Hint: There are no secrets to writing a great novel. But there are some things you need to know.
This post is a slightly grumpy response to the myriads of posts/ads I’ve seen lately offering to help you write a bestselling book in nothing flat. They make me wish English had no generic word such as book that can apply equally to any set of bound pages (or bytes of equivalent length), regardless of category, genre, or quality. Fortunately, we do have a specific word for book-length works of fiction: novel.
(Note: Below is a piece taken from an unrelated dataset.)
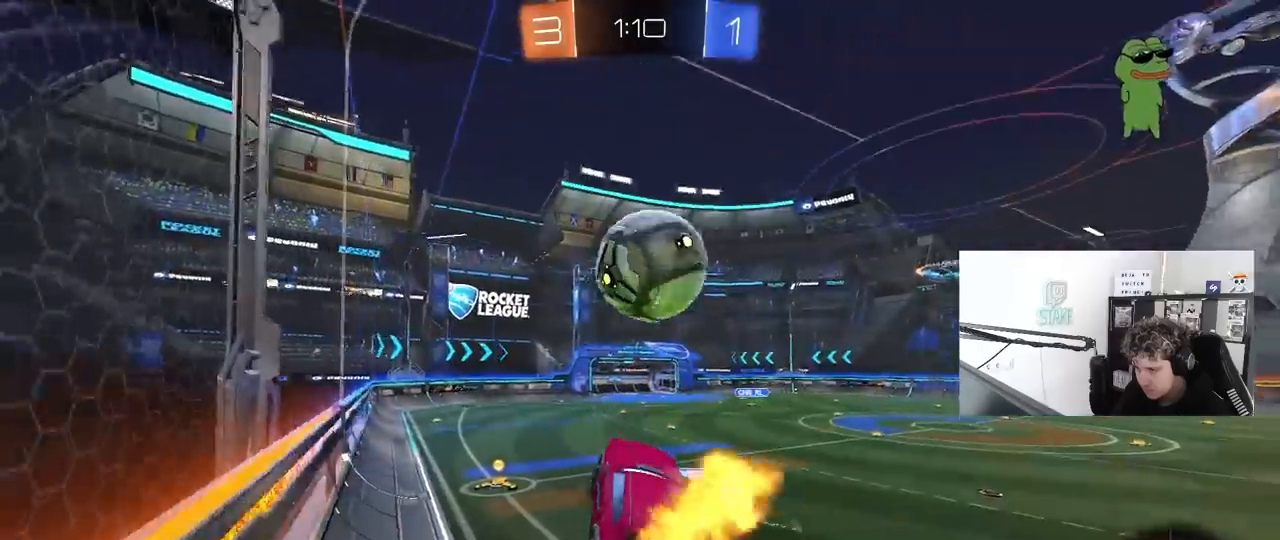
{"keys": ["d", "w"], "mouse": ["right"], "mouse_move": "down", "events": [[100, "a", "up"], [150, "d", "down"], [183, "d", "up"], [233, "d", "down"], [233, "w", "down"], [383, "mouse_right", "down"]]}
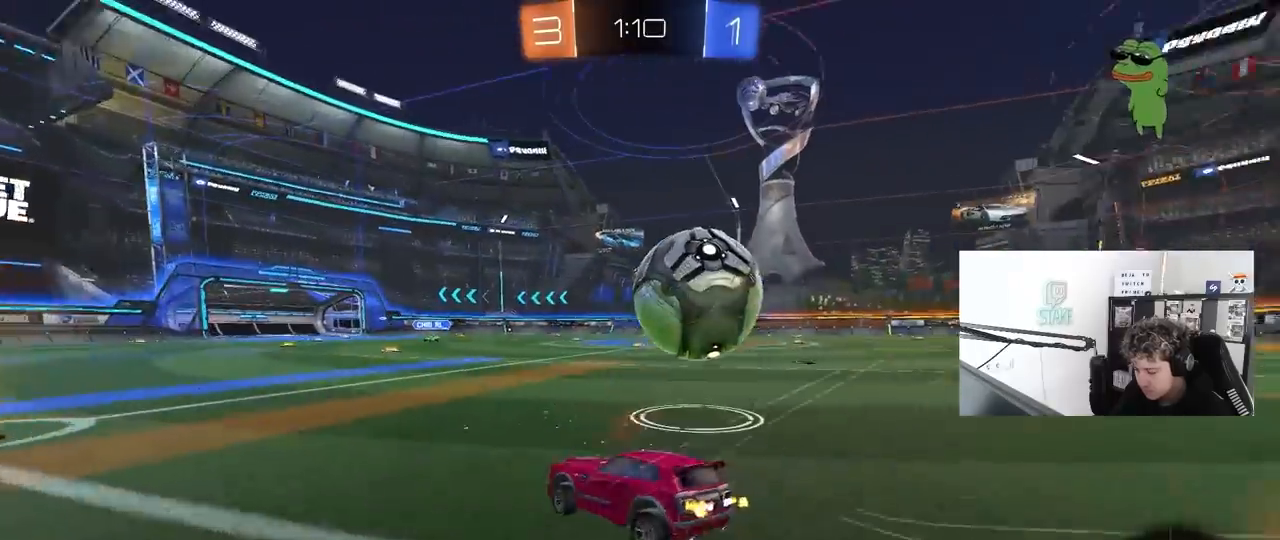
{"keys": ["a", "w"], "mouse": [], "mouse_move": "still", "events": [[17, "shift", "down"], [67, "mouse_right", "up"], [167, "shift", "up"], [350, "a", "down"], [350, "d", "up"]]}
The shortcuts I’m referring to (at least, the ones presented in good faith, such as Michael Hyatt’s current offering)* might work fine for writing a nonfiction book, especially if it’s something connected with your business or area of expertise. But when it comes to writing a novel . . .
- There are no shortcuts.
- It’s hard. (Yes, it can be fun, but that doesn’t make it less hard.)
- It isn’t something everyone can do. You DO need education, training, talent, and lots and lots of practice. (According to Ray Bradbury, about a million words’ worth of practice.)
- It’s part of a tradition. If you haven’t been reading great novelists voraciously since childhood, you should probably drop everything and do that for the next twenty years. Then you might be ready to start writing.
- It isn’t quick. Despite the popularity of National Novel Writing Month, it is extremely rare that anyone is able to produce a complete, polished novel in 30 days. A year is closer to the norm.
- It isn’t formulaic. As W. Somerset Maugham said, “There are three rules for writing a novel. Unfortunately, no one knows what they are.”
- It’s a lifelong commitment. A career. A vocation. It isn’t something any sane person would do “just for fun” or to check it off a bucket list. Before you finish one novel, the next one should be percolating in your subconscious.
- It’s individual. You can read all you want about other writers’ processes, habits, and journeys to publication, but ultimately, your process, habits, and journey will be uniquely your own.
- It isn’t a vehicle for a message. It’s art. You need to have something to say, but if you can express that something in a neat little sentence or paragraph, you should be writing nonfiction, not a novel. Art is more about asking questions than answering them.
- It isn’t a solo process. Writing itself is solitary—too solitary for some. But once you finish a draft, you’ll need critiquers and beta readers, and these people should not be your spouse, mother, best friend, or the English teacher who praised your writing in high school—unless those people happen to be publishing professionals or readers of extraordinary perspicacity and frankness. You’ll need cheerleaders and mentors and writing buddies to make it through the process. Ultimately, to publish, you’ll need agents, editors, designers, publicists, marketers, and readers as well.
- It’s all about quality. If you send your novel to dozens of agents and/or editors and it repeatedly gets rejected, the best response is to revise, revise, and revise again—not immediately to default to self-publishing. (Self-publishing is fine once you have objective testimony that your novel is the best it can be. It just shouldn’t be a substitute for doing the work to get it there.)
- It’s doable. If you persevere despite numbers 1–11 and complete a polished novel, you will have achieved something a great many people dream of doing but relatively few actually accomplish. You will have joined the Eternal Worldwide Brother-Sisterhood of Novelists, which is a really great group to belong to—whether your novel ever reaches a bestseller list or not. Congratulations and welcome to the club!